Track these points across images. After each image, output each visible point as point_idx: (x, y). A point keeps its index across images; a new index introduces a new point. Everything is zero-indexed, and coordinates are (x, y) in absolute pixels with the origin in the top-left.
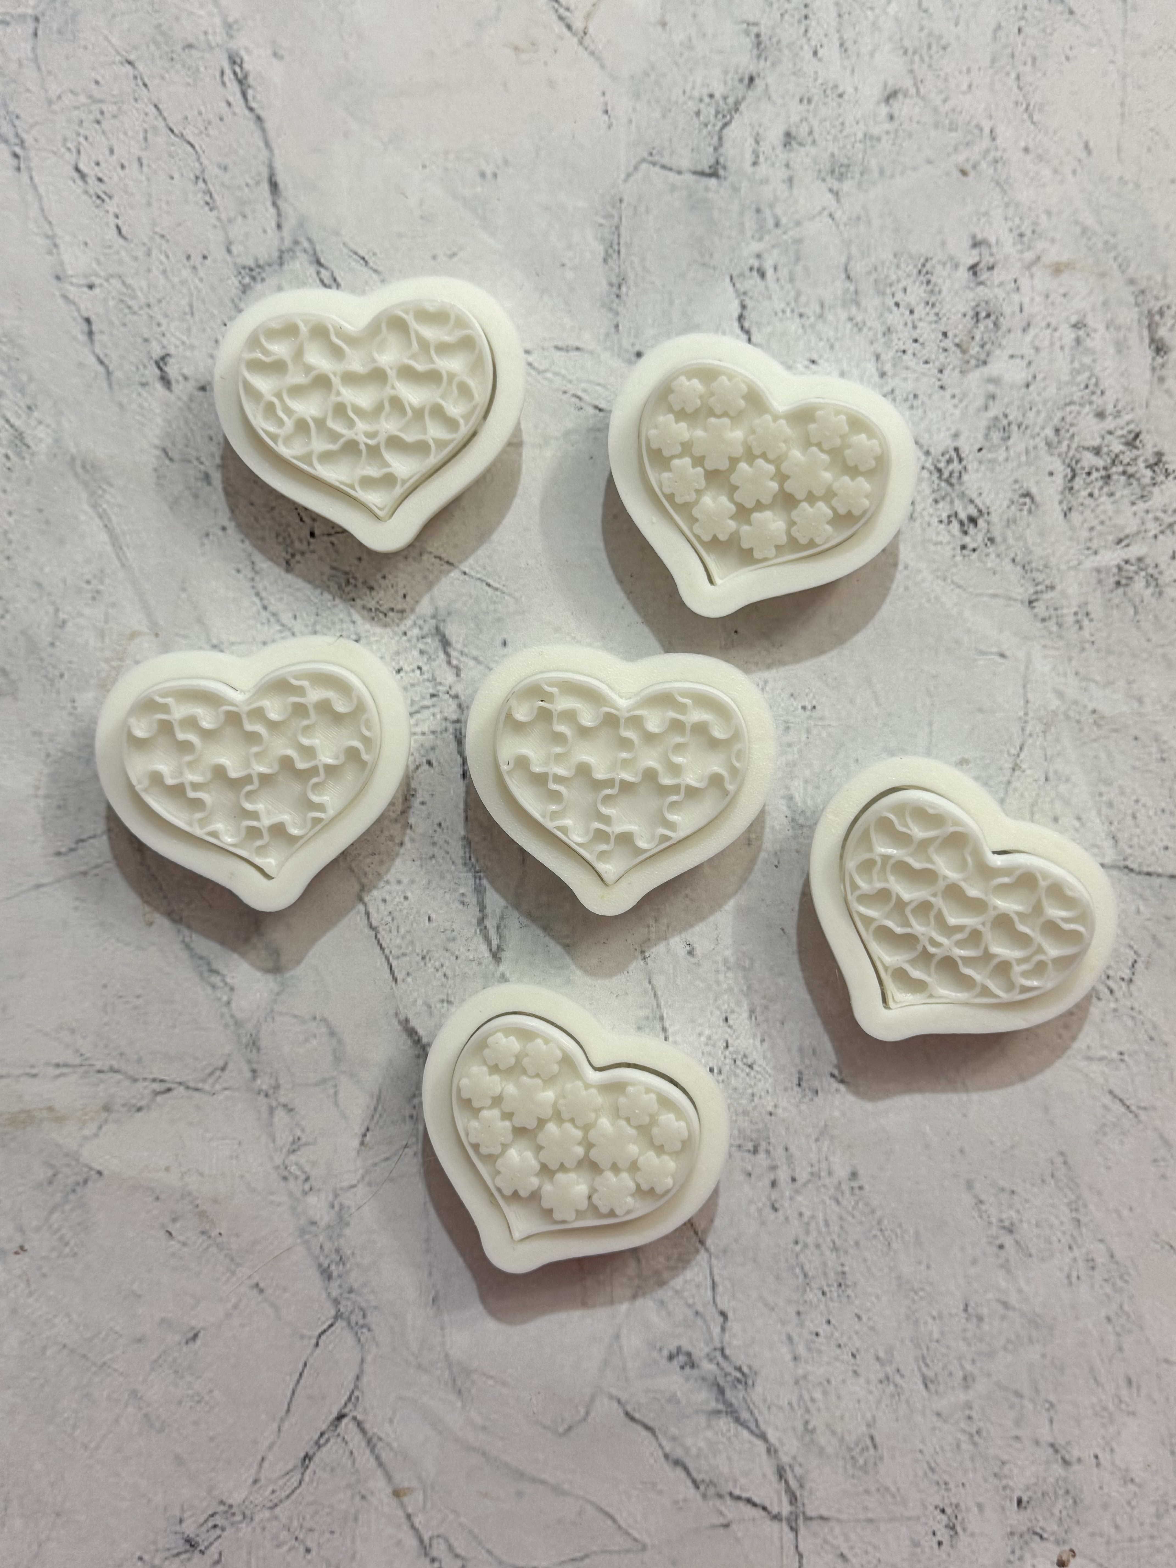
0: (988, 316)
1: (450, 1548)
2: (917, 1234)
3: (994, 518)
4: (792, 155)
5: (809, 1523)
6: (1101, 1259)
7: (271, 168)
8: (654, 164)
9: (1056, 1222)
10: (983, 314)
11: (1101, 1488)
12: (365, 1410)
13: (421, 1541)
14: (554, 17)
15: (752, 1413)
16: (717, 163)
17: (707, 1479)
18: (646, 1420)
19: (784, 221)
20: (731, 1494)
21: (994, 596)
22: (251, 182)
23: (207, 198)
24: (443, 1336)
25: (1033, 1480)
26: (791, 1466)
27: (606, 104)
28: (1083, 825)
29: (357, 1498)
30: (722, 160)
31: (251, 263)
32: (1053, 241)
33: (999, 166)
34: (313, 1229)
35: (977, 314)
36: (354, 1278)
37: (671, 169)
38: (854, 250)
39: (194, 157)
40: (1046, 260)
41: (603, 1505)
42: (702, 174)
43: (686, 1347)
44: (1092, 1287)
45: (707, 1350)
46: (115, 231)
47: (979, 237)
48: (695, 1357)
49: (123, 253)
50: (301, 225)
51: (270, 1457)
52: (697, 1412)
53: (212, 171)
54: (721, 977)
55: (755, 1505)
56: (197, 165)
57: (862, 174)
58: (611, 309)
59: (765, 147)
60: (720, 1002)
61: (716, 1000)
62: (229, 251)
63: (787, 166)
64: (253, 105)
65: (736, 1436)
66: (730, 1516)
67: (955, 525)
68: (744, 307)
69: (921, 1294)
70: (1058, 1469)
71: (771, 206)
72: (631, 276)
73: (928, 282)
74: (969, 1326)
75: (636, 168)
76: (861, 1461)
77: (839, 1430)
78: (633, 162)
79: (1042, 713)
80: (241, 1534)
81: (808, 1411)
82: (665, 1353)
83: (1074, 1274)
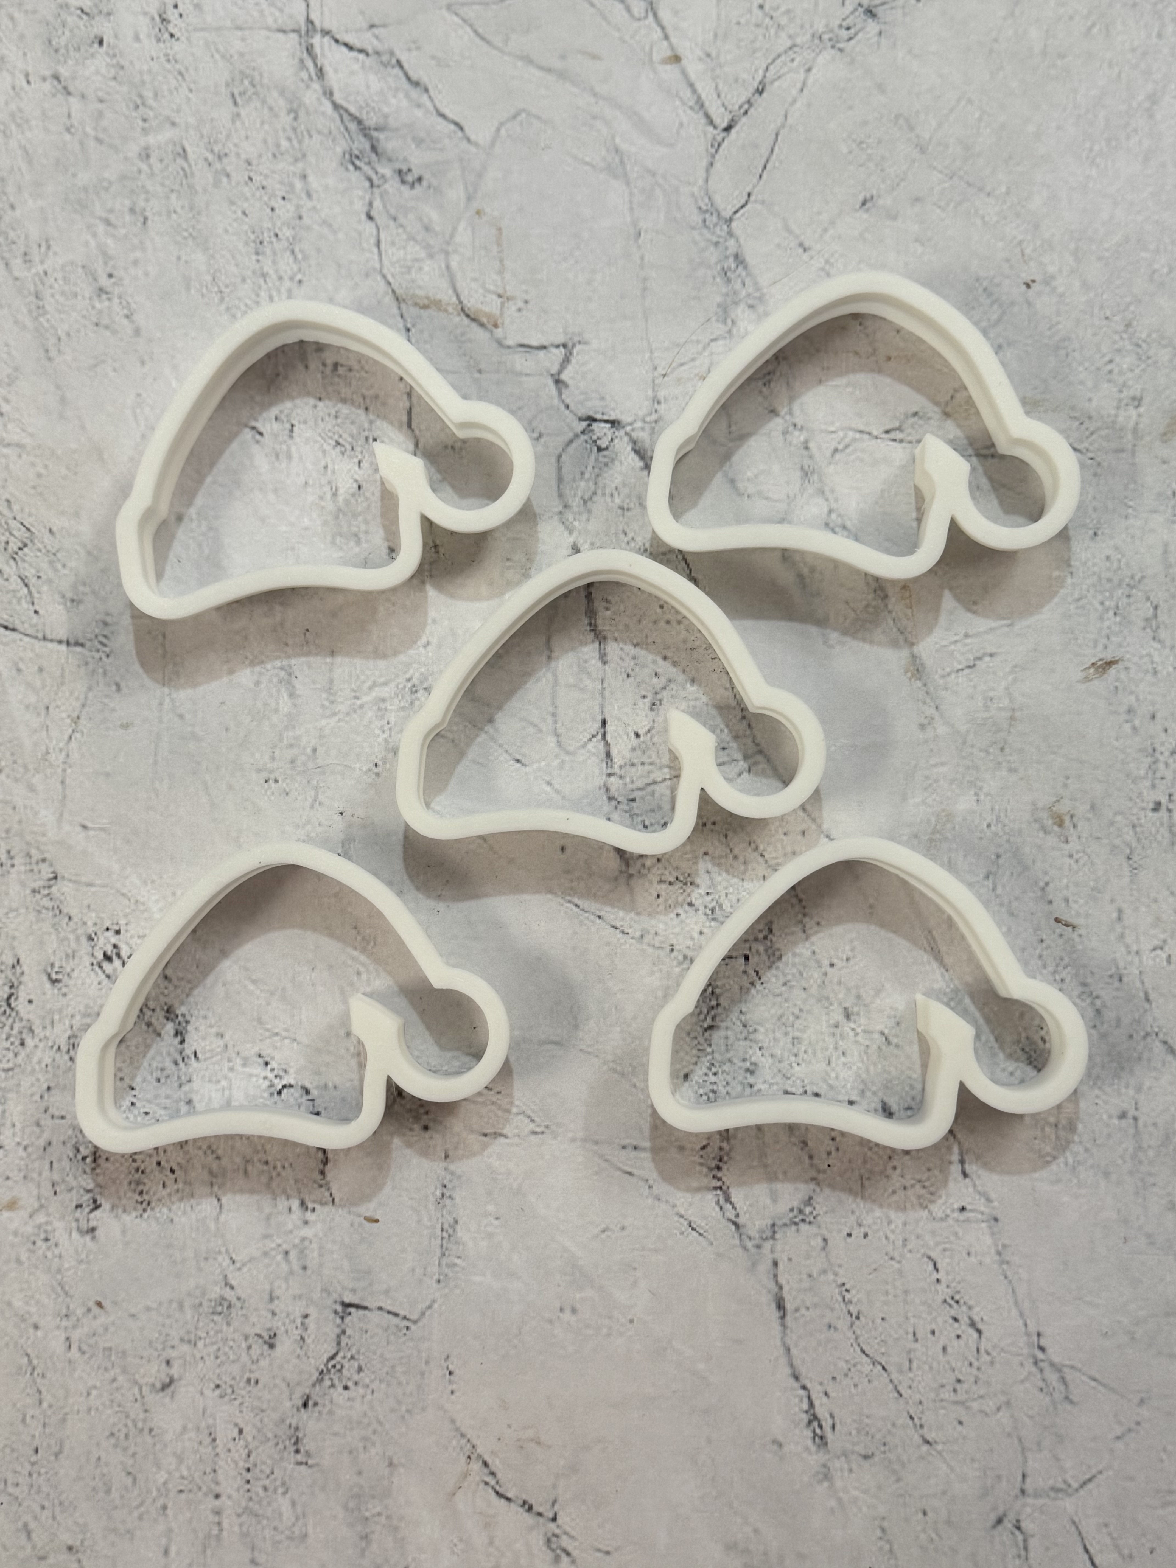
0: (84, 1158)
1: (628, 9)
2: (188, 288)
3: (87, 960)
4: (268, 1325)
5: (296, 27)
6: (17, 262)
7: (784, 1325)
8: (405, 1318)
9: (57, 297)
10: (88, 1160)
11: (25, 54)
12: (705, 134)
13: (655, 15)
14: (499, 1475)
15: (346, 129)
16: (342, 1318)
17: (389, 69)
18: (444, 123)
19: (279, 1257)
20: (367, 54)
21: (90, 885)
22: (803, 1311)
23: (848, 1296)
24: (631, 202)
25: (88, 62)
26: (311, 79)
27: (450, 1382)
28: (16, 664)
29: (714, 54)
30: (338, 1321)
31: (803, 1227)
32: (15, 1234)
33: (64, 1311)
34: (750, 302)
35: (95, 1160)
36: (713, 255)
37: (389, 1312)
38: (212, 1226)
39: (861, 1340)
40: (24, 1214)
41: (485, 47)
42: (357, 1307)
43: (405, 189)
44: (27, 237)
45: (387, 186)
46: (939, 1266)
47: (88, 1238)
48: (397, 179)
49: (931, 1243)
50: (754, 1264)
51: (794, 92)
52: (397, 130)
53: (843, 1324)
54: (363, 527)
55: (346, 45)
56: (858, 1332)
57: (201, 1304)
58: (452, 1173)
59: (296, 1334)
60: (365, 504)
61: (369, 506)
62: (825, 1240)
63: (274, 1314)
64: (802, 1392)
65: (361, 108)
66: (369, 35)
67: (124, 954)
68: (322, 1173)
69: (186, 234)
70: (64, 72)
71: (291, 1272)
72: (431, 1207)
73: (141, 1193)
74: (142, 204)
75: (423, 1314)
76: (246, 82)
77: (266, 111)
78: (425, 1321)
79: (49, 771)
80: (824, 22)
81: (294, 130)
82: (425, 183)
83: (43, 249)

*-*-*

Restating the data word for word is the task, and pictures are to be omitted.

Problem solution.
Track these points across images. After each image, output each visible point as point_idx: (x, y). A point keeps its index across images; a new index introduces a new point. Everything is zero-indexed, and coordinates are (x, y) in absolute pixels with the origin in the top-left.
0: (988, 316)
1: (450, 1548)
2: (917, 1234)
3: (994, 518)
4: (792, 155)
5: (809, 1523)
6: (1101, 1259)
7: (271, 168)
8: (654, 164)
9: (1056, 1222)
10: (983, 314)
11: (1101, 1488)
12: (365, 1410)
13: (421, 1541)
14: (554, 17)
15: (752, 1413)
16: (717, 163)
17: (707, 1479)
18: (646, 1420)
19: (784, 221)
20: (731, 1494)
21: (994, 596)
22: (251, 182)
23: (207, 198)
24: (443, 1336)
25: (1033, 1480)
26: (791, 1466)
27: (606, 104)
28: (1083, 825)
29: (357, 1498)
30: (722, 160)
31: (251, 263)
32: (1053, 241)
33: (999, 166)
34: (313, 1229)
35: (977, 314)
36: (354, 1278)
37: (671, 169)
38: (854, 250)
39: (194, 157)
40: (1046, 260)
41: (603, 1505)
42: (702, 174)
43: (686, 1347)
44: (1092, 1287)
45: (707, 1350)
46: (115, 231)
47: (979, 237)
48: (695, 1357)
49: (123, 253)
50: (301, 225)
51: (270, 1457)
52: (697, 1412)
53: (212, 171)
54: (721, 977)
55: (755, 1505)
56: (197, 165)
57: (862, 174)
58: (611, 309)
59: (765, 147)
60: (720, 1002)
61: (716, 1000)
62: (229, 251)
63: (787, 166)
64: (253, 105)
65: (736, 1436)
66: (730, 1516)
67: (955, 525)
68: (744, 307)
69: (921, 1294)
70: (1058, 1469)
71: (771, 206)
72: (631, 276)
73: (928, 282)
74: (969, 1326)
75: (636, 168)
76: (861, 1461)
77: (839, 1430)
78: (633, 162)
79: (1042, 713)
80: (241, 1534)
81: (808, 1411)
82: (665, 1353)
83: (1074, 1274)
0: (84, 1158)
1: (628, 9)
2: (188, 288)
3: (87, 960)
4: (268, 1325)
5: (296, 27)
6: (17, 262)
7: (784, 1325)
8: (405, 1318)
9: (57, 297)
10: (88, 1160)
11: (25, 54)
12: (705, 134)
13: (655, 15)
14: (499, 1475)
15: (346, 129)
16: (342, 1318)
17: (389, 69)
18: (444, 123)
19: (279, 1257)
20: (367, 54)
21: (90, 885)
22: (803, 1311)
23: (848, 1296)
24: (631, 202)
25: (88, 62)
26: (311, 79)
27: (450, 1382)
28: (16, 664)
29: (714, 54)
30: (338, 1321)
31: (803, 1227)
32: (15, 1234)
33: (64, 1311)
34: (750, 302)
35: (95, 1160)
36: (713, 255)
37: (389, 1312)
38: (212, 1226)
39: (861, 1340)
40: (24, 1214)
41: (485, 47)
42: (357, 1307)
43: (405, 189)
44: (27, 237)
45: (387, 186)
46: (939, 1266)
47: (88, 1238)
48: (397, 179)
49: (931, 1243)
50: (754, 1264)
51: (794, 92)
52: (397, 130)
53: (843, 1324)
54: (363, 527)
55: (346, 45)
56: (858, 1332)
57: (201, 1304)
58: (452, 1173)
59: (296, 1334)
60: (365, 504)
61: (369, 506)
62: (825, 1240)
63: (274, 1314)
64: (802, 1392)
65: (361, 108)
66: (369, 35)
67: (124, 954)
68: (322, 1173)
69: (186, 234)
70: (64, 72)
71: (291, 1272)
72: (431, 1207)
73: (141, 1193)
74: (142, 204)
75: (423, 1314)
76: (246, 82)
77: (266, 111)
78: (425, 1321)
79: (49, 771)
80: (824, 22)
81: (294, 130)
82: (425, 183)
83: (43, 249)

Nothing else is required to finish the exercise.